MIT wants to create discussion and public engagement on the ethics of autonomous driving
A survey by MIT researchers has revealed some distinct global preferences concerning the ethics of autonomous vehicles, as well as some regional variations in those preferences.
More than two million online participants from over 200 countries took part in the survey, which focused on what MIT calls versions of a “classic ethical conundrum”: the Trolley Problem. This involves scenarios in which an accident involving a vehicle is imminent, and the vehicle must opt for one of two potentially fatal options. In the case of driverless cars, that might mean swerving toward a couple of people, rather than a large group of bystanders.
“The study is basically trying to understand the kinds of moral decisions that driverless cars might have to resort to,” said Edmond Awad, a postdoc at the MIT Media Lab and lead author of a new paper outlining the results of the project. “We don’t know yet how they should do that.”

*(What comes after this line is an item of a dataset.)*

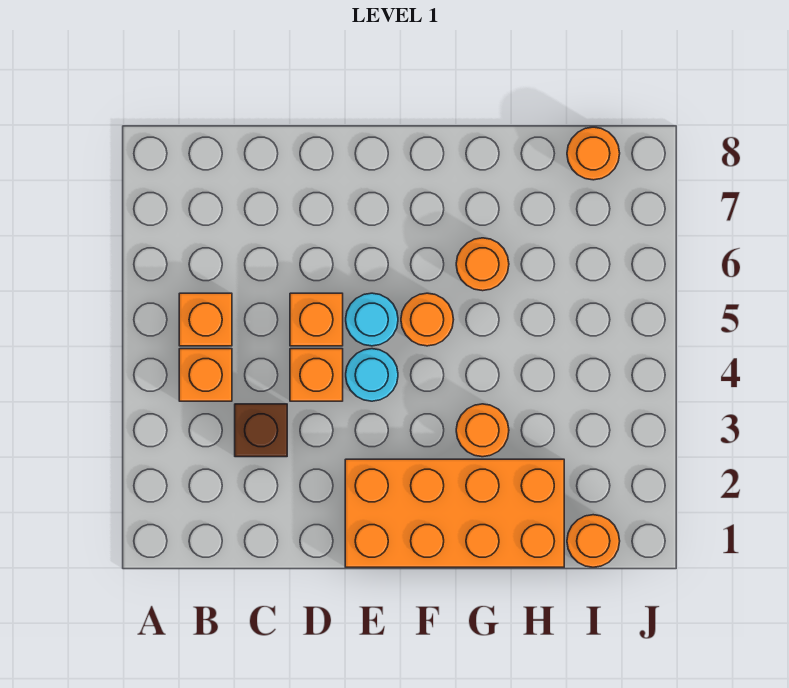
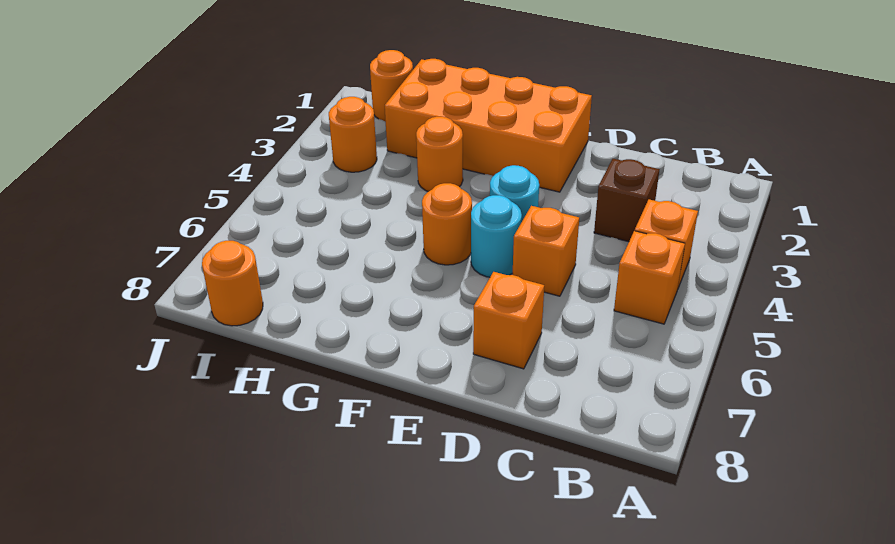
orange 1x1 brick [290,349,343,401] -> orange 1x1 brick moved to [473,272,544,369]
orange 1x1 round brick [456,238,509,291] -> orange 1x1 round brick moved to [329,97,377,172]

The survey found that there are three elements that people seem to approve of the most with the most emphatic global preferences; sparing the lives of humans over the lives of other animals; sparing the lives of many people rather than a few; and preserving the lives of the young, rather than older people.

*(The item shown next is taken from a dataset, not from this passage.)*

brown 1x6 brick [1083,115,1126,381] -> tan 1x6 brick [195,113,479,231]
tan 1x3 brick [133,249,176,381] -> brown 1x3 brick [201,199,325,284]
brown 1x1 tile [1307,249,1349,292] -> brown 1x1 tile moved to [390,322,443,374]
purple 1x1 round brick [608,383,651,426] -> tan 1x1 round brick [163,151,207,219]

“The main preferences were to some degree universally agreed upon,” said Awad. “But the degree to which they agree with this or not varies among different groups or countries.” For instance, the researchers found a less pronounced tendency to favour younger people, rather than the elderly, in what they defined as an “eastern” cluster of countries, including many in Asia.
“What we have tried to do in this project, and what I would hope becomes more common, is to create public engagement in these sorts of decisions”

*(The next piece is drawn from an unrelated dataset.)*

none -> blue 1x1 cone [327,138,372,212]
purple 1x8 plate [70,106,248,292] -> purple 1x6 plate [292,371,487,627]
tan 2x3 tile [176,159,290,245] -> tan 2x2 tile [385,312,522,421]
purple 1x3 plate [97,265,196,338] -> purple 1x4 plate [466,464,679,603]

To conduct the survey, the researchers designed a “Moral Machine,” a multilingual online game in which participants could state their preferences concerning a series of dilemmas that autonomous vehicles might face. For instance: should autonomous vehicles spare the lives of law-abiding bystanders, or, alternately, law-breaking pedestrians who might be jaywalking? (Most people in the survey opted for the former.)
The game compiled nearly 40 million individual decisions from respondents in 233 countries. The researchers analysed the data as a whole, while also breaking participants into sub-groups defined by age, education, gender, income, and political and religious views. There were 491,921 respondents who offered demographic data.
MIT did not find marked differences in moral preferences based on these demographic characteristics, but they did find larger “clusters” of moral preferences based on cultural and geographic affiliations. They defined “western,” “eastern,” and “southern” clusters of countries, and found some more pronounced variations along these lines. For instance, respondents in southern countries had a relatively stronger tendency to favour sparing young people rather than the elderly, especially compared to the eastern cluster.
Awad suggested that acknowledgement of these types of preferences should be a basic part of informing public-sphere discussion of these issues. In all regions, since there is a moderate preference for sparing law-abiding bystanders rather than jaywalkers, knowing these preferences could, in theory, inform the way software is written to control autonomous vehicles.
“The question is whether these differences in preferences will matter in terms of people’s adoption of the new technology when [vehicles] employ a specific rule,” he said.
Beyond the results of the survey, Awad suggested seeking public input about an issue of innovation and public safety should continue to become a larger part of the dialogue surrounding autonomous vehicles.
“What we have tried to do in this project, and what I would hope becomes more common, is to create public engagement in these sorts of decisions,” he said.
A paper, The Moral Machine Experiment, will be published in Nature.